Well, again, Latin training here - I'm used to words having gender. What I'm not used to is such assignations not making any damn sense. I know that language gender doesn't necessarily correlate with human gender, but still. The word for "cow" is feminine, okay. "Milk" is masculine, what? "Car?" Feminine. And don't get me started on body parts. No, get your minds out of the gutter; Duolingo didn't teach me the word for "breasts" (I figured that one out from *ahem* other sources *cough* long ago). I mean, like, arm is masculine, hand is feminine, leg is feminine, foot is masculine, mouth is feminine, head is feminine... nose is masculine. Quoi le fuck?

As an aside, the French word for "shower" is douche. (Also feminine, while "bath" is masculine.) I mean, I knew that's what the English word "douche" came from, but knowing and having to translate it are two different things. One day, I will stop reflexively snorting like a 12 year old every time that comes up on Duolingo. That day is not today. It's probably not tomorrow, either. Hopefully it will be before I'm in a hotel in Paris and have to call down to the front desk to complain that the shower isn't clean.

La Réception: "Bonjour?"
Moi: "La douche *snicker* n'est pas propre... *snort*."
LR: "Pardon, monsieur?"
Moi: "La douche- heeheeha"
LR: "Est-ce que vous êtes américain?"
Moi: snicker "Oui" snort
LR: *hangs up*

Anyway.

Why is our language so eccentric? Just what is this thing we’re speaking, and what happened to make it this way?

I saved a quote from the dark recesses of the internet once: "I always thought of English as the bastard child of an orgy of languages ending with a huge bukkake leaving German covered in the messy splooge of all the others. German is seeking a paternity test while Latin fled the scene and French is denying everything." No idea who first posted it, but I stole it fair and square.

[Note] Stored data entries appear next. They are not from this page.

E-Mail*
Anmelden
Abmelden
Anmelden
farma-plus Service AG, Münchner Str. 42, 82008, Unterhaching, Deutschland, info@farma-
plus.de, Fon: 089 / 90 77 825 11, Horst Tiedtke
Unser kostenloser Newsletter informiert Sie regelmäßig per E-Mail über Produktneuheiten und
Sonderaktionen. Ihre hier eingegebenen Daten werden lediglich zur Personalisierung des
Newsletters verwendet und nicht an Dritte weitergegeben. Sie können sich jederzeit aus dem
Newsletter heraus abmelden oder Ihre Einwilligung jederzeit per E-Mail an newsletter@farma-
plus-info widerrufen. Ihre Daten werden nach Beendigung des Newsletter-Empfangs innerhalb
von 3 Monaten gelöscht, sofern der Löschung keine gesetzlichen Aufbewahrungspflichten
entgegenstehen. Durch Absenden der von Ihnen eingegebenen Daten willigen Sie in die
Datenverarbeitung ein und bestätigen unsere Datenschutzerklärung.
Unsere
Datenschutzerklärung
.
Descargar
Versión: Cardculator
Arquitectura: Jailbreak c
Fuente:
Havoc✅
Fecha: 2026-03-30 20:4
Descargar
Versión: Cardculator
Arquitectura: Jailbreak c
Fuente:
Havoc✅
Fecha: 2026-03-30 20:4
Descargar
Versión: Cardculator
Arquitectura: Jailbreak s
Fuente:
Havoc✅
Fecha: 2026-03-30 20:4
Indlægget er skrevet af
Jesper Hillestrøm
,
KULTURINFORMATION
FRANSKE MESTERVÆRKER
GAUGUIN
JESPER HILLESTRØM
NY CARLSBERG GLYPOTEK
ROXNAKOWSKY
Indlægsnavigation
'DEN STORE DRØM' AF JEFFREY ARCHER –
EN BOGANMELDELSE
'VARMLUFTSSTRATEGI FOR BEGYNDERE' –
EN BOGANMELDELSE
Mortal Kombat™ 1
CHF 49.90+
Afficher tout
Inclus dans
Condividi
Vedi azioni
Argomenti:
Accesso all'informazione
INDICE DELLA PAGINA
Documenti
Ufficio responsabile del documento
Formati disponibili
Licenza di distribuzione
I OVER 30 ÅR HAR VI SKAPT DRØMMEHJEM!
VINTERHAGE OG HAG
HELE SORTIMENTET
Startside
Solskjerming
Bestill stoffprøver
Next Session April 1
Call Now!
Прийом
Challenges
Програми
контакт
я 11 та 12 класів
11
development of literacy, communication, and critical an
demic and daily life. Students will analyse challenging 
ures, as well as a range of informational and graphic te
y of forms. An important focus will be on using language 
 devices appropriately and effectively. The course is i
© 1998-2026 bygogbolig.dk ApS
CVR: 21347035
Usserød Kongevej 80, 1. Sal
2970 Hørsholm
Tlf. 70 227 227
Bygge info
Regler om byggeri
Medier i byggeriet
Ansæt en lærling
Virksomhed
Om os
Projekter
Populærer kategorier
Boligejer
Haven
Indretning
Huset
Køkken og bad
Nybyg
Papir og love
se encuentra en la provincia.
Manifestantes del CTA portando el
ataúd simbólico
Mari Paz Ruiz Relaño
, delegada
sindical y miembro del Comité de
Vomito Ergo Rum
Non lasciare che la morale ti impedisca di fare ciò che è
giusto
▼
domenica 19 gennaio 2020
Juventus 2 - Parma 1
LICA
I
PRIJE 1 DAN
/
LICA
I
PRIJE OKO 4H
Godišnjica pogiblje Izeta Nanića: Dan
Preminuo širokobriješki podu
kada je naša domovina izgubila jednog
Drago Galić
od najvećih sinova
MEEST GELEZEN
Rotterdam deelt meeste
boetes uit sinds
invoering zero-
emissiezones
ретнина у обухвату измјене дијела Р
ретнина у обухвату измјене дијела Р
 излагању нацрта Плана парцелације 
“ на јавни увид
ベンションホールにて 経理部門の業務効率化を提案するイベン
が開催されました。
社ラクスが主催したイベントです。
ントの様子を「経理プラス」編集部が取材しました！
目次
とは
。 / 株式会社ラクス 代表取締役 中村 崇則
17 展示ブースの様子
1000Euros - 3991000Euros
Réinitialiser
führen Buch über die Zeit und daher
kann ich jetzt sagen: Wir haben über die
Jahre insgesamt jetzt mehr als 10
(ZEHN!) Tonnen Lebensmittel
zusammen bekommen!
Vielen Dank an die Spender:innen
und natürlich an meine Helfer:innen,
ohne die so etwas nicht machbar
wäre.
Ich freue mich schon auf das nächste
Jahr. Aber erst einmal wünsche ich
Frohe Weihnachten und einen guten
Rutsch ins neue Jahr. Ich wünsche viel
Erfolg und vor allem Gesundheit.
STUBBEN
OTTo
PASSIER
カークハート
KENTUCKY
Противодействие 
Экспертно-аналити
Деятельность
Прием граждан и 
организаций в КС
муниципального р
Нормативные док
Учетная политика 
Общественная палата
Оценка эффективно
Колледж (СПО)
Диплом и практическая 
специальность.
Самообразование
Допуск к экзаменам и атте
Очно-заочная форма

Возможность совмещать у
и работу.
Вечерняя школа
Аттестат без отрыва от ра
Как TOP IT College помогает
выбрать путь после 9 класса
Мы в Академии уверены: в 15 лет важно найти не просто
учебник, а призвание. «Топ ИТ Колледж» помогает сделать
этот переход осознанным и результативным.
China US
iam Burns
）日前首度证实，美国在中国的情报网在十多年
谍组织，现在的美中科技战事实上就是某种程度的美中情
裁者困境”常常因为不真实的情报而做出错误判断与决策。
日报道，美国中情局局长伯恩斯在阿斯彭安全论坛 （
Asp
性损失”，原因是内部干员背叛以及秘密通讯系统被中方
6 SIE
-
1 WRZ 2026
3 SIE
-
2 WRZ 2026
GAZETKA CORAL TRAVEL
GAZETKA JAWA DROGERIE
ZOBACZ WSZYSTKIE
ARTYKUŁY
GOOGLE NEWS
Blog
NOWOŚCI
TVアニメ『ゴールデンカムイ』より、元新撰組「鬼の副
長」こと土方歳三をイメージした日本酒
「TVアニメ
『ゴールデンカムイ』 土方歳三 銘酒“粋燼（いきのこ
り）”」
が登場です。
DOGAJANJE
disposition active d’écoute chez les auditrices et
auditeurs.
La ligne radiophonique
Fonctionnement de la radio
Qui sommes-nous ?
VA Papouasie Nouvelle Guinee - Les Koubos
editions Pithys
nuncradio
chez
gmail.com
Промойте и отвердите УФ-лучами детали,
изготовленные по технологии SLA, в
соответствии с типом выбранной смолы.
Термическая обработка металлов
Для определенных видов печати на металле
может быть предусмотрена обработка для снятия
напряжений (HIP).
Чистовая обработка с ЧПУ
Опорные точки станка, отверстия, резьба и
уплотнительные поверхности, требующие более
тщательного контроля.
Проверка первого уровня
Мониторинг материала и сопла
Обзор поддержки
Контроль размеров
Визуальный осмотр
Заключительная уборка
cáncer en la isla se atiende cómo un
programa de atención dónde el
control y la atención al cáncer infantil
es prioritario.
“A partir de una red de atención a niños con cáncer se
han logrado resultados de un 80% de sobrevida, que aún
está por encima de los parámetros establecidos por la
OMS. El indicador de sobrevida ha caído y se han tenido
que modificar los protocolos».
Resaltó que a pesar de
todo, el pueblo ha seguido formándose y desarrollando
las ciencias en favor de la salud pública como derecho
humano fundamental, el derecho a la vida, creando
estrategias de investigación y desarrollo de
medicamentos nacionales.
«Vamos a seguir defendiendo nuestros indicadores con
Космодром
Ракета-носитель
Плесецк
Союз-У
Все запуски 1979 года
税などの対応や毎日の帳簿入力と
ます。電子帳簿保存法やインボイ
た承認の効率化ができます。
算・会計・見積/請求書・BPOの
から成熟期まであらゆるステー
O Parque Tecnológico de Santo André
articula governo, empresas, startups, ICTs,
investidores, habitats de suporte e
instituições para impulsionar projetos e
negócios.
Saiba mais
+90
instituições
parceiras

The first thing that got us from there to here was the fact that, when the Angles, Saxons and Jutes (and also Frisians) brought their language to England, the island was already inhabited by people who spoke very different tongues.

Ah, yes, the old "We're taking over now." "Screw you and your stupid language."

The second thing that happened was that yet more Germanic-speakers came across the sea meaning business.

By "business" he means "war."

Finally, as if all this wasn’t enough, English got hit by a firehose spray of words from yet more languages. After the Norse came the French. The Normans – descended from the same Vikings, as it happens – conquered England, ruled for several centuries and, before long, English had picked up 10,000 new words. Then, starting in the 16th century, educated Anglophones developed a sense of English as a vehicle of sophisticated writing, and so it became fashionable to cherry-pick words from Latin to lend the language a more elevated tone.

"Firehose." Right. You know he wanted to use the Japanese term from the anonymous quote above.

The multiple influxes of foreign vocabulary also partly explain the striking fact that English words can trace to so many different sources – often several within the same sentence.

And that's why I've been interested in linguistics.

Thus the story of English, from when it hit British shores 1,600 years ago to today, is that of a language becoming delightfully odd.

I think actual linguists have a different definition of "delightfully" than you or I do. Or than people who have to learn English as a second (third, fourth, whatever) language do.

The article provides an interesting perspective, I think. Nothing surprising in it, no world-shattering discoveries, but an excellent overview of our sometimes-maddening language.